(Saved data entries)
"""
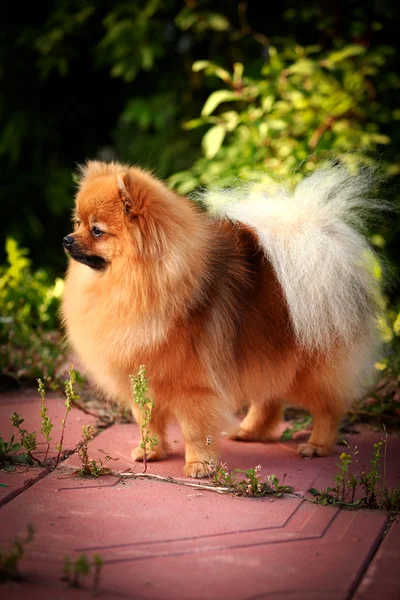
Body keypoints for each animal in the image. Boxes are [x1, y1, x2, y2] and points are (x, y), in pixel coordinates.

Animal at [62, 161, 382, 478]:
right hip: (269, 355)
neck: (137, 281)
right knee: (270, 398)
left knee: (328, 408)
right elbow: (147, 421)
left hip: (310, 369)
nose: (66, 239)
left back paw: (317, 445)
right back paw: (250, 432)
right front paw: (150, 451)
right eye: (77, 223)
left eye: (97, 231)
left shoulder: (192, 386)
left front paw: (199, 465)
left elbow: (194, 429)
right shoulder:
"""
> Problem:
What you give back must be the data above, reproduced exactly and free of pictures.

> Solution:
Body keypoints for each animal in the image. Boxes are [x1, y1, x2, y2] and points are (x, y), in pixel coordinates.

Animal at [62, 161, 382, 478]:
right hip: (269, 355)
neck: (137, 281)
right knee: (270, 398)
left knee: (328, 408)
right elbow: (147, 421)
left hip: (310, 369)
nose: (66, 239)
left back paw: (317, 445)
right back paw: (250, 432)
right front paw: (150, 451)
right eye: (77, 223)
left eye: (97, 231)
left shoulder: (192, 386)
left front paw: (199, 465)
left elbow: (194, 429)
right shoulder:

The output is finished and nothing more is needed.